Bei der Einführung von agilen Arbeitsformen gibt es nicht die eine Lösung. Bei Ableton hat sich gezeigt, dass anfangs das Festhalten an Formaten noch Stabilität in der neuen Umgebung verleiht. Nach drei bis vier Monaten kann dann, auch mit Hilfe der Agile Coaches, zu den einzelnen Formaten eine sinnvolle Variation geschaffen werden. 

Im Konzernumfeld empfiehlt Patrick Wilke einen dreistufigen Prozess. Im ersten Jahr sollte es eigentlich nur um die Schulung von Mindset gehen: „Kein blaming, kein complaining, no excuses“, wie Wolfgang Jenewein von der Uni St. Gallen unseren Führungskräften jüngst ganz richtig als Haltungsempfehlung mitgegeben hat. Die Führungskräfte müssen sich außerdem einig in der Frage sein: Warum wollen wir die Agilisierung?
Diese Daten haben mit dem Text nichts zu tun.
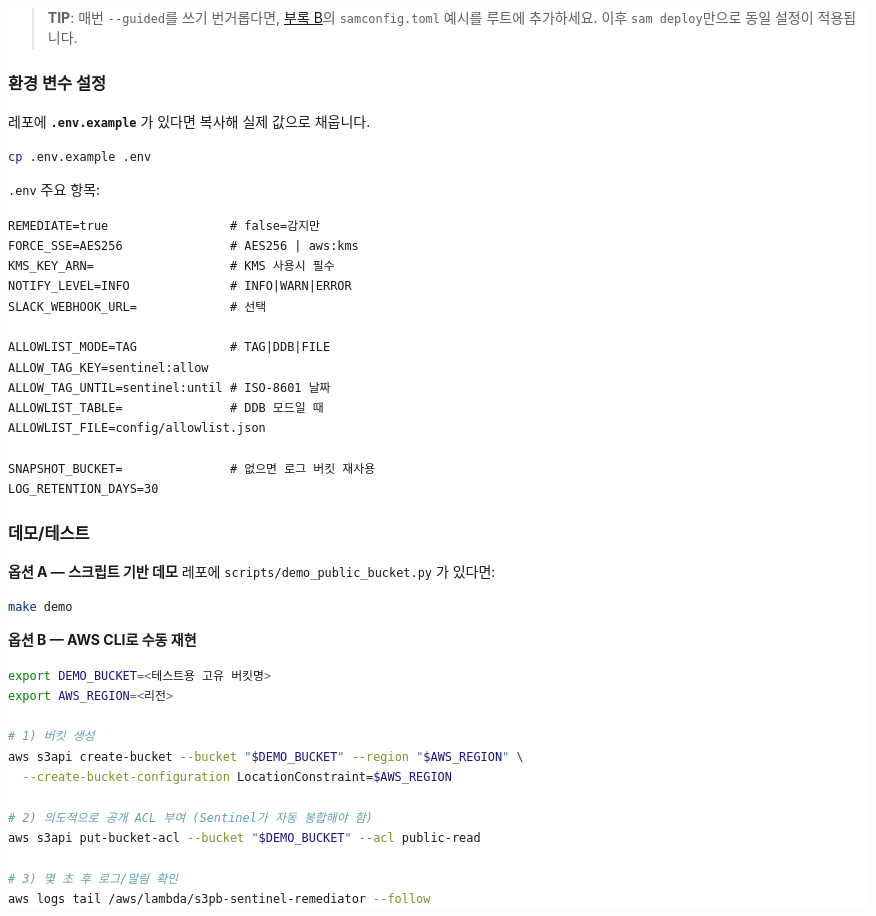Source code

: > **TIP**: 매번 `--guided`를 쓰기 번거롭다면, [부록 B](#부록-b--samconfig-예시)의 `samconfig.toml` 예시를 루트에 추가하세요. 이후 `sam deploy`만으로 동일 설정이 적용됩니다.

### 환경 변수 설정

레포에 **`.env.example`** 가 있다면 복사해 실제 값으로 채웁니다.

```bash
cp .env.example .env
```

`.env` 주요 항목:

```dotenv
REMEDIATE=true                 # false=감지만
FORCE_SSE=AES256               # AES256 | aws:kms
KMS_KEY_ARN=                   # KMS 사용시 필수
NOTIFY_LEVEL=INFO              # INFO|WARN|ERROR
SLACK_WEBHOOK_URL=             # 선택

ALLOWLIST_MODE=TAG             # TAG|DDB|FILE
ALLOW_TAG_KEY=sentinel:allow
ALLOW_TAG_UNTIL=sentinel:until # ISO-8601 날짜
ALLOWLIST_TABLE=               # DDB 모드일 때
ALLOWLIST_FILE=config/allowlist.json

SNAPSHOT_BUCKET=               # 없으면 로그 버킷 재사용
LOG_RETENTION_DAYS=30
```

### 데모/테스트

**옵션 A — 스크립트 기반 데모**
레포에 `scripts/demo_public_bucket.py` 가 있다면:

```bash
make demo
```

**옵션 B — AWS CLI로 수동 재현**

```bash
export DEMO_BUCKET=<테스트용 고유 버킷명>
export AWS_REGION=<리전>

# 1) 버킷 생성
aws s3api create-bucket --bucket "$DEMO_BUCKET" --region "$AWS_REGION" \
  --create-bucket-configuration LocationConstraint=$AWS_REGION

# 2) 의도적으로 공개 ACL 부여 (Sentinel가 자동 봉합해야 함)
aws s3api put-bucket-acl --bucket "$DEMO_BUCKET" --acl public-read

# 3) 몇 초 후 로그/알림 확인
aws logs tail /aws/lambda/s3pb-sentinel-remediator --follow
```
Welche Prozesse & Teams agilisieren wir, welche erstmal nicht?

Im zweiten Schritt können dann ganze Einheiten, Kosmen und/oder Inseln umgekrempelt werden, die idealerweise möglichst wenig Abhängigkeiten haben und in sich gesichert sind. 

Erst im letzten Schritt sollten Angebote zur Schulung und Zertifizierung erfolgen. 

So spüren die Mitarbeiter die Effekte einer Agilisierung bevor sie sich allzu lange theoretisch damit beschäftigen.